A security firm has reportedly found a flaw in over half a billion iPhones and iPads which left the devices vulnerable to hackers.
Reuters reports an iPad and iPhone security bug was discovered by mobile security forensics company ZecOps during its investigation into an attack in 2019.
ZecOPs CEO Zuk Avraham says his evidence points to the exploitation being used in at least six attacks.
According to Reuters:
An Apple spokesman acknowledged that a vulnerability exists in Apple’s software for email on iPhones and iPads, known as the Mail app, and that the company had developed a fix, which will be rolled out in a forthcoming update on millions of devices it has sold globally.
Apple declined to comment on Avraham’s research, which was published on Wednesday, that suggests the flaw could be triggered from afar and that it had already been exploited by hackers against high-profile users.
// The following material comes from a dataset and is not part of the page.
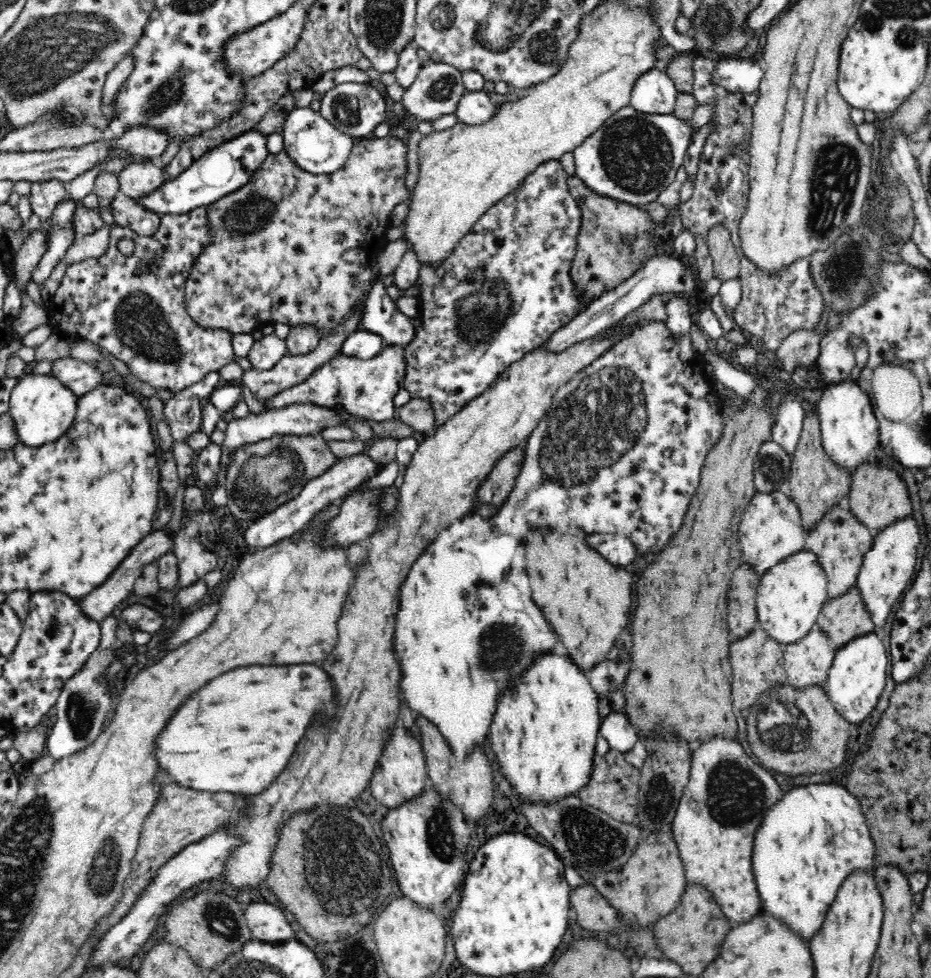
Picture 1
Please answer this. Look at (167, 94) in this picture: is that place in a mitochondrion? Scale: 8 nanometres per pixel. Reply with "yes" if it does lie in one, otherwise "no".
yes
Avraham said he found evidence that a malicious program was taking advantage of the vulnerability in Apple’s iOS mobile operating system as far back as January 2018. He could not determine who the hackers were and Reuters was unable to independently verify his claim.
How the iPhone security bug works
Avraham says victims are sent what appears to be a blank email message through the Mail app, forcing a crash/reset. This allows hackers to steal other device data.
ZecOps says the vulnerability allowed attackers access to data even if the devices were running recent iOS iterations.
The Reuters report says Apple is working to address the issue.